■ What you have to do:
Retype, exactly as they stand, the lines from the start of the data to the line that contains "left shoulder: (411, 276)", both ends included. Leave the pictures out.

■ Data listing:

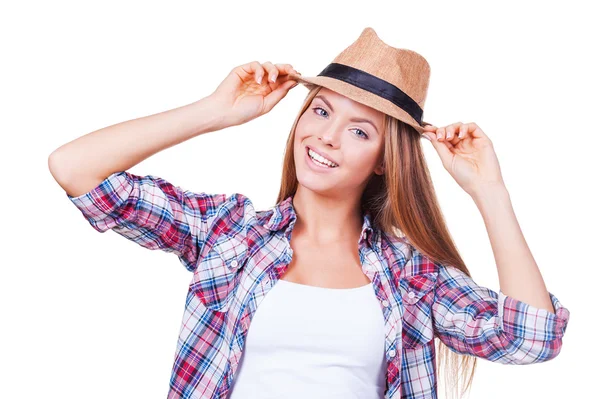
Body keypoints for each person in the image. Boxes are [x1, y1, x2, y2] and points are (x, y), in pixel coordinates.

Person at [48, 27, 570, 399]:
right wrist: (215, 112)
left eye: (359, 130)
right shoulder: (229, 236)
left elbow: (531, 338)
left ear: (386, 162)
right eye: (321, 111)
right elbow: (75, 170)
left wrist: (489, 190)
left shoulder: (411, 276)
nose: (326, 135)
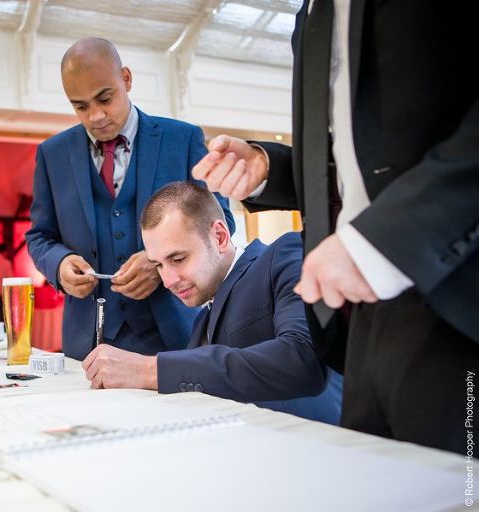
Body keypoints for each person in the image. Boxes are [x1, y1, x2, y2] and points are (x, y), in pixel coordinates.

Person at [191, 0, 478, 453]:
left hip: (456, 291)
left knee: (463, 489)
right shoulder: (313, 16)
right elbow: (357, 157)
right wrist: (270, 167)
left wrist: (382, 240)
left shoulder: (275, 260)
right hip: (358, 319)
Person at [26, 37, 235, 360]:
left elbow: (221, 223)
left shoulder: (183, 139)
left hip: (177, 335)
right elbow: (40, 235)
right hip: (87, 343)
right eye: (80, 106)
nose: (95, 116)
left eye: (104, 98)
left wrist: (158, 261)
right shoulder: (52, 155)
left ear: (126, 79)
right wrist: (59, 264)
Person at [83, 182, 342, 423]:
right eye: (158, 265)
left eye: (178, 259)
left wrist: (150, 369)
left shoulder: (282, 255)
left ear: (219, 236)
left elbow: (301, 358)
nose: (168, 280)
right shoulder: (200, 325)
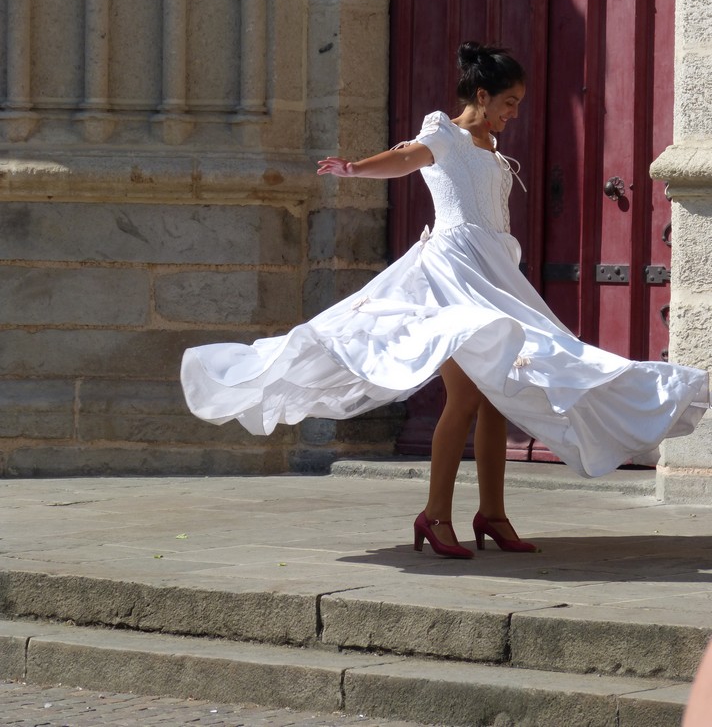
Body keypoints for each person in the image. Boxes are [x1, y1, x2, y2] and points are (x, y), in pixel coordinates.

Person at [181, 42, 709, 560]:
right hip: (451, 276)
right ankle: (434, 515)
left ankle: (493, 514)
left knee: (500, 390)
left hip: (494, 274)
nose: (514, 113)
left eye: (518, 104)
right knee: (466, 399)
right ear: (481, 94)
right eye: (509, 102)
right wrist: (356, 169)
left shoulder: (493, 153)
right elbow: (407, 157)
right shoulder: (447, 135)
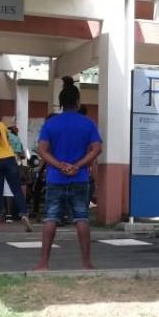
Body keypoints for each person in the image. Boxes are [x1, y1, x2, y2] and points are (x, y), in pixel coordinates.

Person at [34, 77, 102, 271]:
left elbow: (42, 150)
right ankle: (86, 263)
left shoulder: (51, 124)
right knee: (81, 218)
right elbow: (96, 149)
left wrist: (60, 165)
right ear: (78, 102)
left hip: (56, 177)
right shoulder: (88, 124)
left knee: (50, 218)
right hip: (79, 177)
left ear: (61, 103)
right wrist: (77, 166)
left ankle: (44, 263)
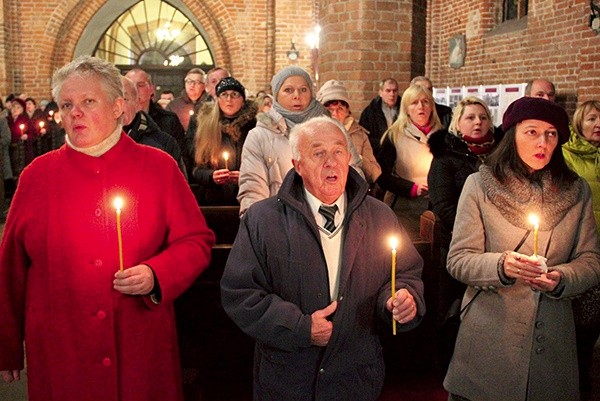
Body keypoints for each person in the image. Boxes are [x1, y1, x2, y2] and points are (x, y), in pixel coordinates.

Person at [0, 55, 216, 401]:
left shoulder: (158, 167)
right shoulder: (37, 177)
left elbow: (195, 241)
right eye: (67, 104)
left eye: (88, 102)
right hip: (63, 350)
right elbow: (10, 266)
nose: (75, 113)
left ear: (118, 107)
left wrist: (155, 273)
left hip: (138, 344)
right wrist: (6, 344)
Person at [221, 116, 425, 400]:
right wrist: (300, 327)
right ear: (298, 164)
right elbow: (240, 293)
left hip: (354, 376)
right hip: (288, 377)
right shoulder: (263, 219)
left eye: (339, 151)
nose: (331, 162)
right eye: (319, 153)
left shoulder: (379, 215)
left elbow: (404, 273)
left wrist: (402, 298)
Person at [444, 97, 600, 401]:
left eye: (551, 134)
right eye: (531, 132)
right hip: (490, 336)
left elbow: (591, 260)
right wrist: (501, 266)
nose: (542, 142)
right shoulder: (480, 186)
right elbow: (459, 259)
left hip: (551, 341)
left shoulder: (576, 190)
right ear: (512, 134)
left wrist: (562, 277)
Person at [427, 96, 501, 361]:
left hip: (499, 245)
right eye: (470, 117)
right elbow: (444, 207)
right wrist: (476, 233)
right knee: (455, 308)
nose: (477, 122)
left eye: (482, 117)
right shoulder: (445, 158)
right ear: (457, 124)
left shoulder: (499, 155)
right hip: (459, 245)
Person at [236, 66, 328, 215]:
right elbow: (253, 187)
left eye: (303, 89)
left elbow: (352, 174)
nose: (297, 95)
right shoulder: (259, 136)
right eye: (288, 90)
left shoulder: (331, 130)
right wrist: (258, 225)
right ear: (276, 95)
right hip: (279, 221)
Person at [562, 99, 600, 395]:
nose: (598, 125)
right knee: (583, 323)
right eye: (591, 119)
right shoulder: (568, 155)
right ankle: (578, 380)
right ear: (578, 124)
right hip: (582, 246)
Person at [377, 84, 443, 236]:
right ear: (406, 108)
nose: (421, 107)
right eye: (414, 103)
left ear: (432, 107)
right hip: (405, 207)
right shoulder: (394, 136)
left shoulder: (443, 136)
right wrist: (411, 188)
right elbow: (382, 175)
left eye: (425, 101)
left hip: (436, 207)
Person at [190, 77, 257, 205]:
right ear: (217, 99)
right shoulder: (205, 126)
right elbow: (194, 167)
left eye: (234, 95)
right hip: (213, 198)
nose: (229, 99)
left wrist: (246, 176)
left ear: (243, 100)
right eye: (224, 94)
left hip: (247, 197)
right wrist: (210, 176)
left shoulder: (254, 126)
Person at [317, 79, 381, 184]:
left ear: (347, 111)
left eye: (340, 109)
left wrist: (358, 159)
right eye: (330, 110)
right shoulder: (313, 133)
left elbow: (375, 173)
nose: (335, 114)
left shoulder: (359, 135)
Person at [121, 76, 186, 177]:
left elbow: (178, 187)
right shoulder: (94, 140)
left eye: (124, 99)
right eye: (111, 99)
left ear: (137, 103)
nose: (117, 105)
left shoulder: (163, 143)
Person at [125, 68, 186, 154]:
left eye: (140, 85)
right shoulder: (117, 120)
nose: (135, 90)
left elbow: (181, 155)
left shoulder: (169, 120)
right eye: (130, 85)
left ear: (151, 89)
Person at [359, 77, 401, 155]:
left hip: (401, 152)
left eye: (394, 91)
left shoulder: (404, 109)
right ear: (380, 93)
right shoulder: (370, 112)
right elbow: (364, 136)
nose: (392, 94)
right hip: (378, 154)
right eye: (388, 91)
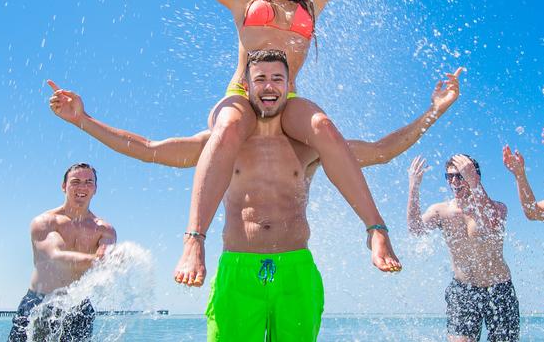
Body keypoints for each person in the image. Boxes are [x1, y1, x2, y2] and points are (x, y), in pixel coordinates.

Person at [48, 52, 462, 341]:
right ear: (246, 86)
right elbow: (150, 148)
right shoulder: (222, 144)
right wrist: (84, 120)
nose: (268, 86)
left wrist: (435, 110)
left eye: (277, 79)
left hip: (296, 271)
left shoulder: (309, 145)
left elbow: (382, 149)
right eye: (260, 78)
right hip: (239, 271)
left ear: (289, 87)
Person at [97, 0, 402, 279]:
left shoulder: (311, 6)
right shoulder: (244, 0)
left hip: (285, 98)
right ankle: (194, 239)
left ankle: (375, 229)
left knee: (323, 126)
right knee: (225, 130)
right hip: (243, 93)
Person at [407, 154, 519, 341]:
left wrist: (473, 181)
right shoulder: (441, 210)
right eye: (449, 176)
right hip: (463, 290)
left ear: (474, 176)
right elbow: (415, 229)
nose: (454, 181)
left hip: (499, 288)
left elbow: (490, 222)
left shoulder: (497, 207)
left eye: (460, 175)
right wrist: (414, 185)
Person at [8, 163, 116, 342]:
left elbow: (105, 258)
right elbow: (54, 256)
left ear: (95, 189)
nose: (82, 187)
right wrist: (99, 259)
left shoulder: (105, 230)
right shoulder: (45, 222)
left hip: (79, 307)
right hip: (40, 303)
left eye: (89, 182)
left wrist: (113, 259)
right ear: (64, 186)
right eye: (76, 181)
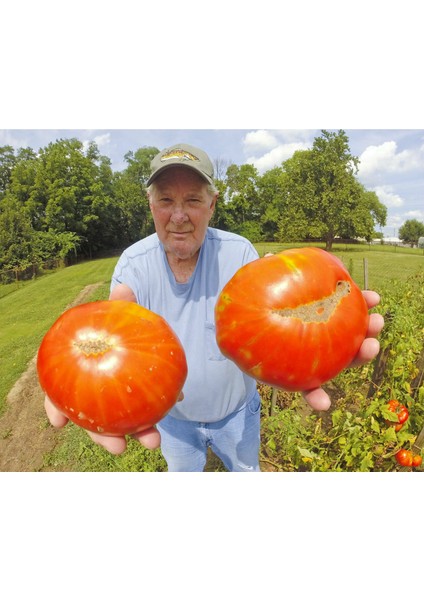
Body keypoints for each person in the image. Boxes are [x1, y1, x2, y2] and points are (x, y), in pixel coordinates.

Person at [45, 142, 385, 471]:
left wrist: (314, 344)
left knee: (245, 471)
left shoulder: (238, 254)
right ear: (150, 205)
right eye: (165, 199)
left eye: (193, 199)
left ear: (212, 204)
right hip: (175, 423)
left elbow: (274, 325)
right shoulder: (132, 265)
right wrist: (73, 384)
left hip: (237, 413)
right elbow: (115, 346)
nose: (178, 216)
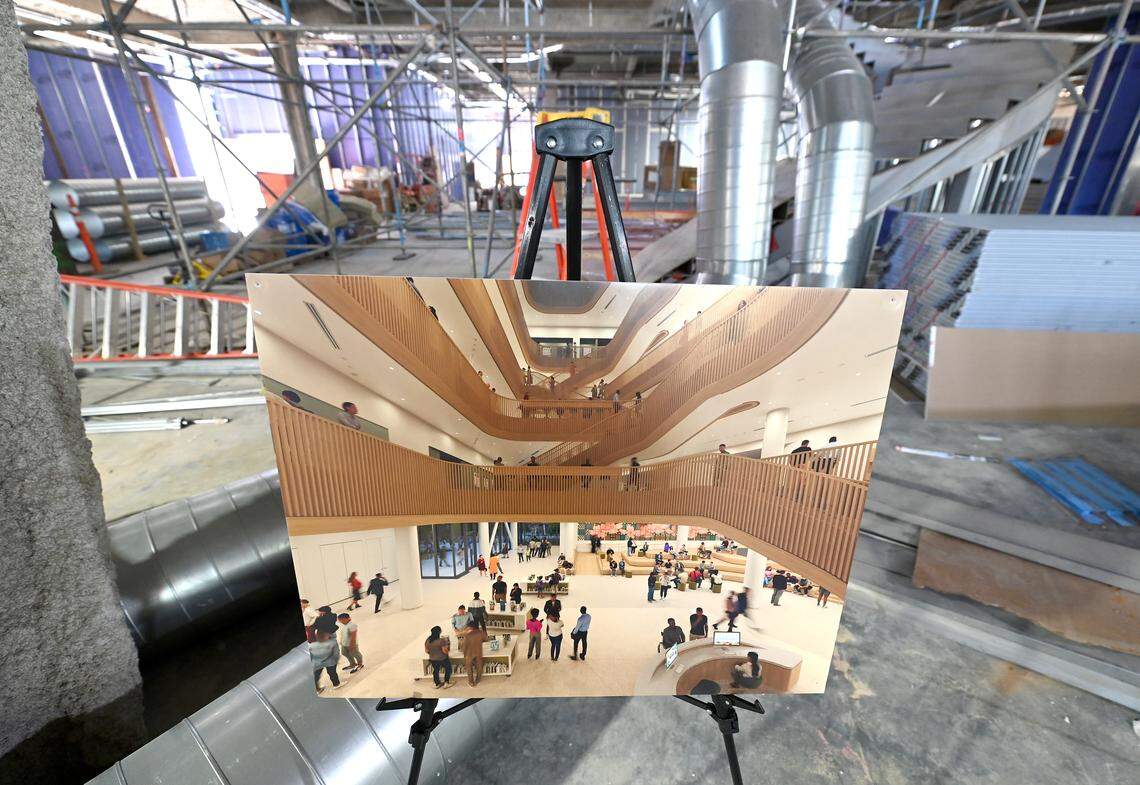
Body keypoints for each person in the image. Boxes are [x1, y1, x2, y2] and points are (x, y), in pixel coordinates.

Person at [461, 619, 488, 686]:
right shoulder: (481, 632)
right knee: (479, 666)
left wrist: (464, 653)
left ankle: (471, 682)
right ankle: (478, 679)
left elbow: (464, 646)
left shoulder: (467, 635)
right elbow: (486, 639)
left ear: (470, 627)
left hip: (469, 654)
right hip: (478, 652)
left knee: (469, 668)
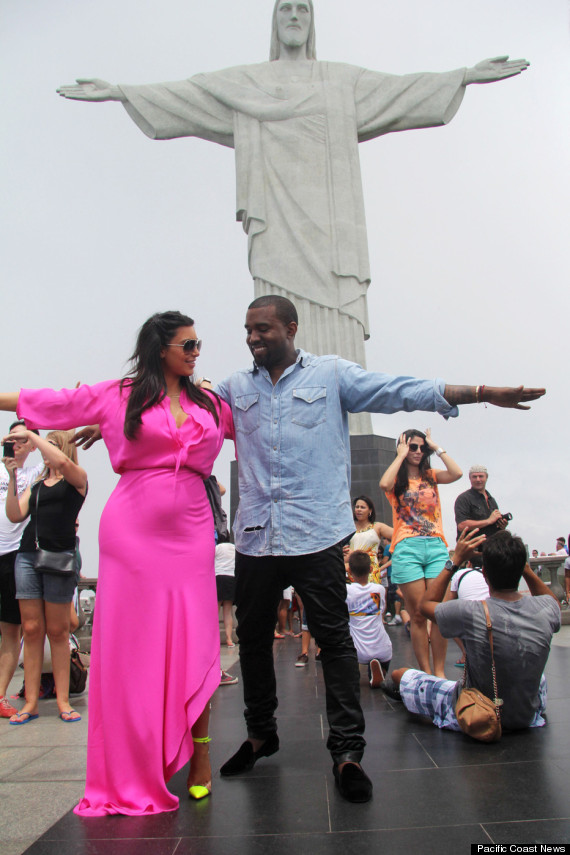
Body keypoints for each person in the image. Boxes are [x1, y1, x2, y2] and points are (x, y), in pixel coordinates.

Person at [56, 0, 530, 401]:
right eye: (286, 7)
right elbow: (188, 95)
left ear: (312, 21)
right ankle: (283, 398)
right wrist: (121, 91)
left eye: (303, 7)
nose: (295, 15)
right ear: (275, 20)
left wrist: (464, 76)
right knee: (276, 313)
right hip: (277, 227)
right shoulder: (247, 84)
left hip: (333, 228)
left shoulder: (340, 80)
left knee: (338, 329)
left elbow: (402, 89)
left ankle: (346, 410)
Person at [209, 294, 543, 804]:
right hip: (257, 537)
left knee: (337, 643)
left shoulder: (330, 375)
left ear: (291, 328)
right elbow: (180, 408)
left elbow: (399, 389)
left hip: (317, 534)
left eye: (263, 329)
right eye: (248, 330)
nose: (253, 338)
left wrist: (477, 392)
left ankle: (347, 753)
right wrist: (117, 420)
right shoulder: (235, 387)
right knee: (252, 643)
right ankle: (260, 734)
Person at [0, 311, 234, 815]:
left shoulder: (211, 401)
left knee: (196, 642)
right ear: (160, 349)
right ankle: (130, 768)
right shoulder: (118, 395)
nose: (196, 352)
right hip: (131, 533)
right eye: (187, 344)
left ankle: (199, 756)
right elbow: (47, 402)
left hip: (192, 531)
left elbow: (261, 421)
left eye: (199, 344)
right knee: (133, 653)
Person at [382, 528, 561, 733]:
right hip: (526, 712)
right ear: (521, 569)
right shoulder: (546, 609)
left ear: (484, 574)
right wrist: (525, 568)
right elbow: (553, 602)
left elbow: (425, 606)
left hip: (476, 708)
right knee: (541, 678)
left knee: (400, 674)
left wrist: (454, 560)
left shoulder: (470, 611)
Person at [4, 428, 87, 724]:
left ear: (61, 447)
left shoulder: (75, 480)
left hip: (58, 558)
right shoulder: (37, 486)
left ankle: (64, 700)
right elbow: (15, 514)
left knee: (58, 631)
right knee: (31, 628)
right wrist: (13, 477)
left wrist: (31, 434)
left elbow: (63, 465)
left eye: (49, 445)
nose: (41, 450)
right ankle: (30, 702)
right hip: (28, 556)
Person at [380, 429, 462, 677]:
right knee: (417, 614)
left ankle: (440, 672)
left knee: (438, 613)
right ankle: (426, 671)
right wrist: (400, 455)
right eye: (412, 447)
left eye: (420, 448)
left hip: (436, 546)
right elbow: (384, 483)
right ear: (403, 448)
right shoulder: (397, 480)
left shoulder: (431, 476)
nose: (417, 452)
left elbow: (457, 473)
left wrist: (436, 446)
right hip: (407, 548)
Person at [0, 422, 43, 717]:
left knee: (11, 632)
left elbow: (61, 455)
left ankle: (1, 696)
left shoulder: (35, 473)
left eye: (22, 439)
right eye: (11, 437)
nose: (15, 443)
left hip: (14, 557)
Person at [346, 551, 392, 688]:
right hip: (381, 648)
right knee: (386, 654)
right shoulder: (379, 589)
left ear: (349, 571)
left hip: (357, 650)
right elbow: (382, 609)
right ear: (371, 569)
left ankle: (353, 673)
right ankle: (380, 670)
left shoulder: (347, 590)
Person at [344, 496, 392, 585]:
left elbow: (399, 536)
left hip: (370, 570)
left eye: (362, 507)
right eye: (357, 507)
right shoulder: (348, 527)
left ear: (370, 511)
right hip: (351, 569)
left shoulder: (377, 527)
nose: (359, 509)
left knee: (372, 597)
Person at [454, 465, 508, 538]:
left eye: (481, 476)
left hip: (491, 546)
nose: (478, 480)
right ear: (469, 478)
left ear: (486, 477)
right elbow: (462, 525)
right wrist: (488, 521)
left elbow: (493, 525)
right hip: (472, 546)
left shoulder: (491, 500)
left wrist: (501, 526)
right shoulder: (463, 498)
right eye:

■ Expected answer:
Body keypoints for each person in the image. Boxes are [x1, y1, x2, y2] and points are (x, y), in pixel coordinates.

Person at [48, 27, 570, 399]:
right wrist: (215, 112)
left eye: (359, 130)
right shoulder: (229, 236)
left elbow: (531, 338)
left ear: (386, 162)
right eye: (321, 111)
right elbow: (75, 170)
left wrist: (489, 190)
left shoulder: (411, 276)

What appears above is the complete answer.